• **What the exercise asks**
Copy all of the material exactly. Pictures are not to appear in the copy.

• **Provided records**
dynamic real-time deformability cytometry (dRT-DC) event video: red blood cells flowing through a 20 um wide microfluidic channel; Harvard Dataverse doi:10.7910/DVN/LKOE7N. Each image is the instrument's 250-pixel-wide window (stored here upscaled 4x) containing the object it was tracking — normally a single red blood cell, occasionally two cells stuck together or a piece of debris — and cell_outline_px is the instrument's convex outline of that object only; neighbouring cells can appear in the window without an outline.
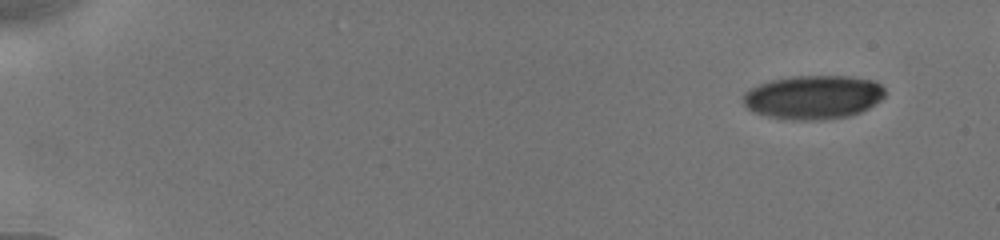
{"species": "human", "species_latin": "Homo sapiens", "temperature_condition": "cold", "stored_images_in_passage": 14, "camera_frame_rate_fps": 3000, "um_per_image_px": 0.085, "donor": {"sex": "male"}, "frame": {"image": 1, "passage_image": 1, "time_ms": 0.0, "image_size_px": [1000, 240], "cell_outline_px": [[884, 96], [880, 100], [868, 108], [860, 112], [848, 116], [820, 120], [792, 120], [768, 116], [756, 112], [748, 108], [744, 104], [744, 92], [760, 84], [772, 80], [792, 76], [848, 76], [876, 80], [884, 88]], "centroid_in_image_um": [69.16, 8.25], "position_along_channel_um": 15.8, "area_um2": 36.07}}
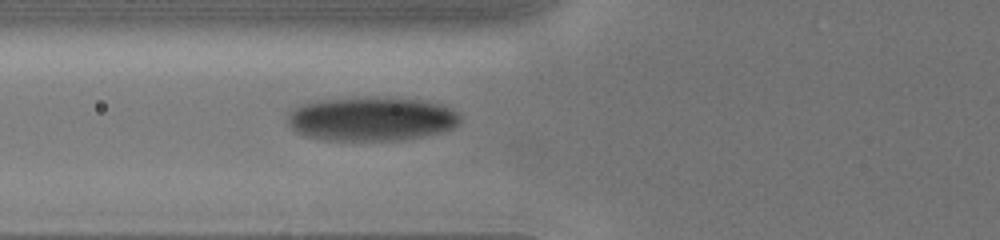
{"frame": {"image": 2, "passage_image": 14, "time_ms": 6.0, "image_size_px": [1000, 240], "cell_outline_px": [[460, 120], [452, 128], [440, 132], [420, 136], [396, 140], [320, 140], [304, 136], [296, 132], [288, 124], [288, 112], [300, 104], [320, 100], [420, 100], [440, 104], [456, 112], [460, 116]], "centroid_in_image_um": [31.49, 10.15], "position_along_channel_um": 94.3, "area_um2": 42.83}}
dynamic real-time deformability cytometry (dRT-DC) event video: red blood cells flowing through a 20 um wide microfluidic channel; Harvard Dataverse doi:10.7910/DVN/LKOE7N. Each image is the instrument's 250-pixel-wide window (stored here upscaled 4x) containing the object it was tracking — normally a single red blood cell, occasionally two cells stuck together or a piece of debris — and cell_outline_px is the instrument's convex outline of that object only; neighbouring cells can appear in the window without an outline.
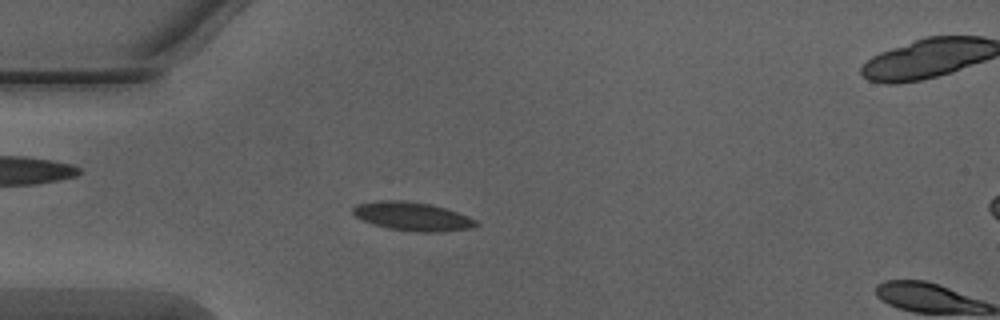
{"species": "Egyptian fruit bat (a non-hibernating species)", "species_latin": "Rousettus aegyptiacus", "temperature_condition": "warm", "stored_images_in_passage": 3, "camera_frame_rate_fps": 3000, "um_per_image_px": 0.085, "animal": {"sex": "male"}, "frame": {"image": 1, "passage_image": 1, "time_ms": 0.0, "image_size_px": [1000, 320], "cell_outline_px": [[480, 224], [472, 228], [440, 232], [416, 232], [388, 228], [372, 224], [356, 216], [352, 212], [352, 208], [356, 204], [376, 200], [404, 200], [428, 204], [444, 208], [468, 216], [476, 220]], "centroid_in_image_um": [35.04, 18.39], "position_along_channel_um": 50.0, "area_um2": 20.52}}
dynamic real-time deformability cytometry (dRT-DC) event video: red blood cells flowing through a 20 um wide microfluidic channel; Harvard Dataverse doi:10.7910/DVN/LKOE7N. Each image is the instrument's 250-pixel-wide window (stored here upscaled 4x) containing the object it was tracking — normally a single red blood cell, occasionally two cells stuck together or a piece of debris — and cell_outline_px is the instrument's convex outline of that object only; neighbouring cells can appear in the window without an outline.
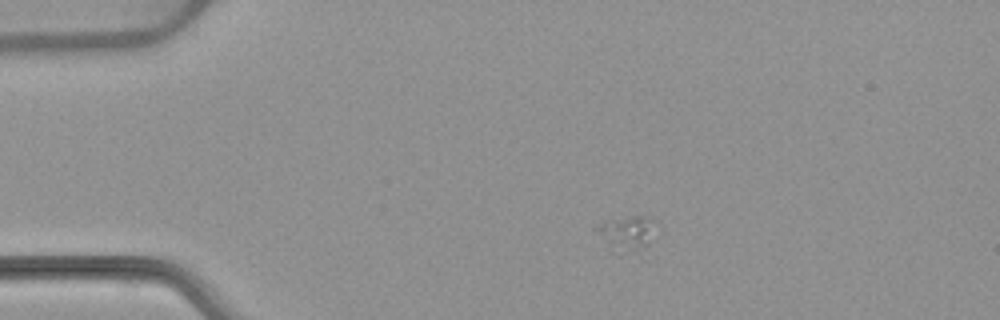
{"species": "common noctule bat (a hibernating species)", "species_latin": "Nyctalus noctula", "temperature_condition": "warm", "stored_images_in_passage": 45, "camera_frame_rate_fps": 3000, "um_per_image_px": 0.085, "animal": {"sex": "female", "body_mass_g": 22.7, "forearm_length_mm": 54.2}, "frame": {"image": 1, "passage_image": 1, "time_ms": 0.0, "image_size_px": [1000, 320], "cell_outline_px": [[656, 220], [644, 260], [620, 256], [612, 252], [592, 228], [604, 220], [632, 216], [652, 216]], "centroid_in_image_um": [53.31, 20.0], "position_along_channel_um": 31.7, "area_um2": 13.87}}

• **Solution to this task**
dynamic real-time deformability cytometry (dRT-DC) event video: red blood cells flowing through a 20 um wide microfluidic channel; Harvard Dataverse doi:10.7910/DVN/LKOE7N. Each image is the instrument's 250-pixel-wide window (stored here upscaled 4x) containing the object it was tracking — normally a single red blood cell, occasionally two cells stuck together or a piece of debris — and cell_outline_px is the instrument's convex outline of that object only; neighbouring cells can appear in the window without an outline.
{"species": "human", "species_latin": "Homo sapiens", "temperature_condition": "cold", "stored_images_in_passage": 14, "camera_frame_rate_fps": 3000, "um_per_image_px": 0.085, "donor": {"sex": "male"}, "frame": {"image": 1, "passage_image": 1, "time_ms": 0.0, "image_size_px": [1000, 240], "cell_outline_px": [[884, 96], [880, 100], [868, 108], [860, 112], [848, 116], [820, 120], [792, 120], [768, 116], [756, 112], [748, 108], [744, 104], [744, 92], [760, 84], [772, 80], [792, 76], [848, 76], [876, 80], [884, 88]], "centroid_in_image_um": [69.16, 8.25], "position_along_channel_um": 15.8, "area_um2": 36.07}}
{"frame": {"image": 2, "passage_image": 14, "time_ms": 6.0, "image_size_px": [1000, 240], "cell_outline_px": [[460, 120], [452, 128], [440, 132], [420, 136], [396, 140], [320, 140], [304, 136], [296, 132], [288, 124], [288, 112], [300, 104], [320, 100], [420, 100], [440, 104], [456, 112], [460, 116]], "centroid_in_image_um": [31.49, 10.15], "position_along_channel_um": 94.3, "area_um2": 42.83}}
dynamic real-time deformability cytometry (dRT-DC) event video: red blood cells flowing through a 20 um wide microfluidic channel; Harvard Dataverse doi:10.7910/DVN/LKOE7N. Each image is the instrument's 250-pixel-wide window (stored here upscaled 4x) containing the object it was tracking — normally a single red blood cell, occasionally two cells stuck together or a piece of debris — and cell_outline_px is the instrument's convex outline of that object only; neighbouring cells can appear in the window without an outline.
{"species": "Egyptian fruit bat (a non-hibernating species)", "species_latin": "Rousettus aegyptiacus", "temperature_condition": "warm", "stored_images_in_passage": 3, "camera_frame_rate_fps": 3000, "um_per_image_px": 0.085, "animal": {"sex": "male"}, "frame": {"image": 1, "passage_image": 1, "time_ms": 0.0, "image_size_px": [1000, 320], "cell_outline_px": [[480, 224], [472, 228], [440, 232], [416, 232], [388, 228], [372, 224], [356, 216], [352, 212], [352, 208], [356, 204], [376, 200], [404, 200], [428, 204], [444, 208], [468, 216], [476, 220]], "centroid_in_image_um": [35.04, 18.39], "position_along_channel_um": 50.0, "area_um2": 20.52}}
dynamic real-time deformability cytometry (dRT-DC) event video: red blood cells flowing through a 20 um wide microfluidic channel; Harvard Dataverse doi:10.7910/DVN/LKOE7N. Each image is the instrument's 250-pixel-wide window (stored here upscaled 4x) containing the object it was tracking — normally a single red blood cell, occasionally two cells stuck together or a piece of debris — and cell_outline_px is the instrument's convex outline of that object only; neighbouring cells can appear in the window without an outline.
{"species": "common noctule bat (a hibernating species)", "species_latin": "Nyctalus noctula", "temperature_condition": "warm", "stored_images_in_passage": 45, "camera_frame_rate_fps": 3000, "um_per_image_px": 0.085, "animal": {"sex": "female", "body_mass_g": 22.7, "forearm_length_mm": 54.2}, "frame": {"image": 1, "passage_image": 1, "time_ms": 0.0, "image_size_px": [1000, 320], "cell_outline_px": [[656, 220], [644, 260], [620, 256], [612, 252], [592, 228], [604, 220], [632, 216], [652, 216]], "centroid_in_image_um": [53.31, 20.0], "position_along_channel_um": 31.7, "area_um2": 13.87}}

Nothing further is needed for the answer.